Licensees will be permitted, with certain restrictions, to engage in direct shipment of wine to New Jersey residents and licensed retail establishments, and will also be able to open tasting rooms in the Garden State. The new license was created by legislation signed by Gov. Chris Christie in January.

The creation of the license will also effectively end the nine-year litigation and legislative debate over direct shipping. The United States District Court had granted a stay in the case that had been at the center of the direct shipping debate, pending the enactment of legislation.

“We are pleased to finally put to an end the nearly decade-long debate over direct shipment of wine,” Attorney General Jeffrey S. Chiesa said. “New Jersey residents will now have another convenient way to purchase the excellent wines offered by our many fine Garden State wineries, as well as wineries throughout the country.”

In-state wineries will also now have the ability to ship, according to Division of Alcoholic Beverage Control Director Michael Halfacre.

“Our Division is prepared to process applications from out-of state wineries and will operate this program with the utmost integrity,” Halfacre said.

To be eligible for an Out-of-State Winery License, a winery possessing a current and valid winery license issued by another state must meet the following requirements, among others:

  • It shall not produce more than 250,000 gallons per year and shall not own, either in whole or in part, directly or indirectly, any interest in a winery that produces more than 250,000 gallons per year.
  • It is only permitted to ship products it has manufactured.
  • It shall ensure that all products shipped and sold are brand registered in New Jersey.
  • It is limited to shipments of no more than 12 cases per year, per person (21 years of age or older), for personal consumption only.
  • It shall comply with all tax collection and remission requirements established by the New Jersey Division of Taxation.

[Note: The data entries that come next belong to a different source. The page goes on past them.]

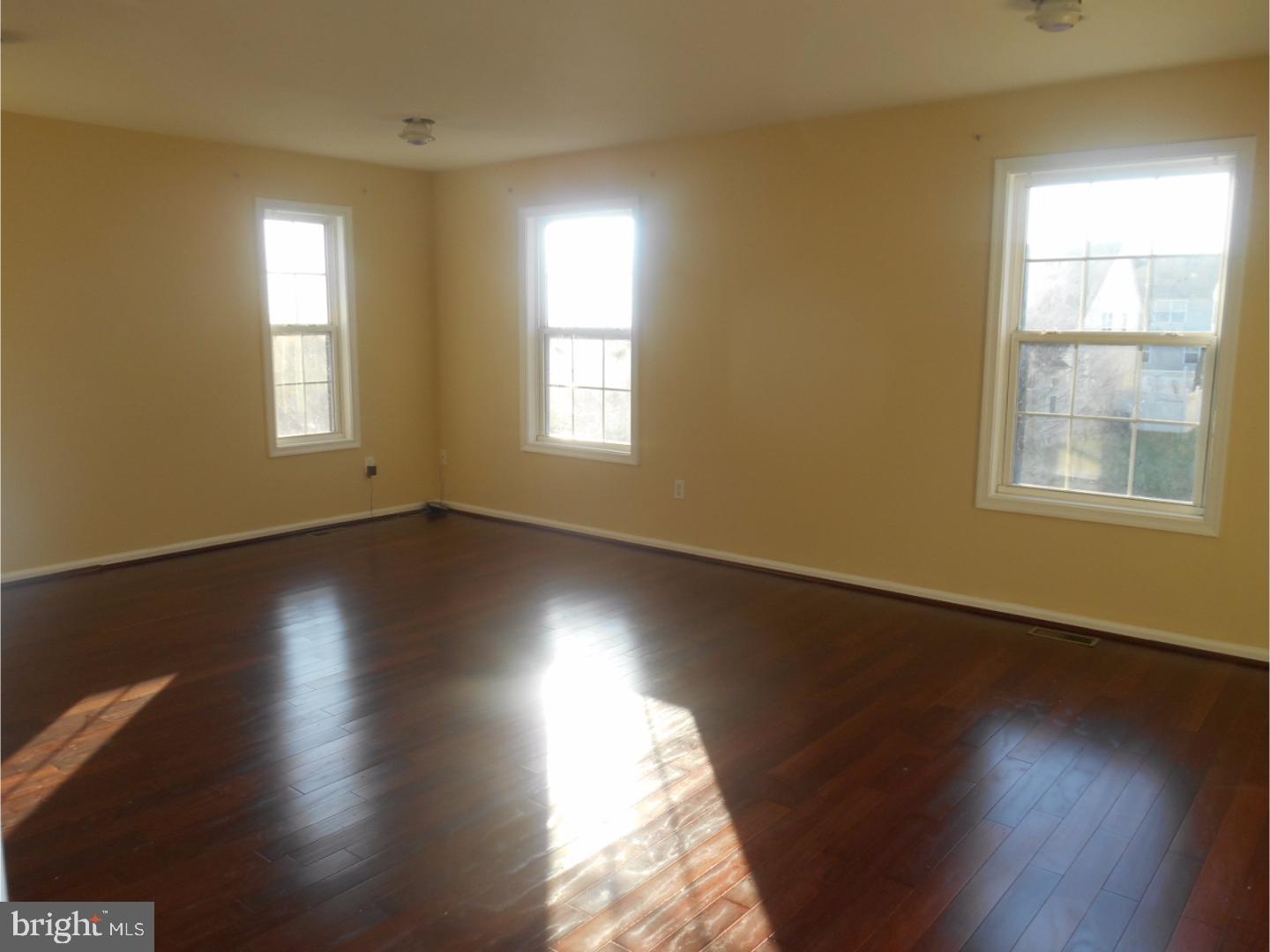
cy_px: 476
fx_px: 954
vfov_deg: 53.1
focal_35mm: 26
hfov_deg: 67.3
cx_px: 635
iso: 80
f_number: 3.4
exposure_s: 1/60
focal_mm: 4.7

Applicants for the license will pay an annual fee ranging from $63 to $938, depending on yearly production.

Starting today, New Jersey wineries can also take orders over the internet and phone and ship their product directly to the homes of New Jersey consumers thanks to the bi-partisan legislation that was signed into law in January. New Jersey wineries that become licensed in the 38 other states that allow direct shipping will eventually be able to ship out-of-state to consumers.

“This is truly an historic day that was a long time coming, but thanks to the tireless efforts of legislators to support our industry, we can now begin a period that will allow our wineries to reach a broader audience and expose our award-winning wines to consumers throughout the state and country,” said Ollie Tomasello, Chairman of the Garden State Wine Growers Association and owner of Plagido’s Winery in Hammonton.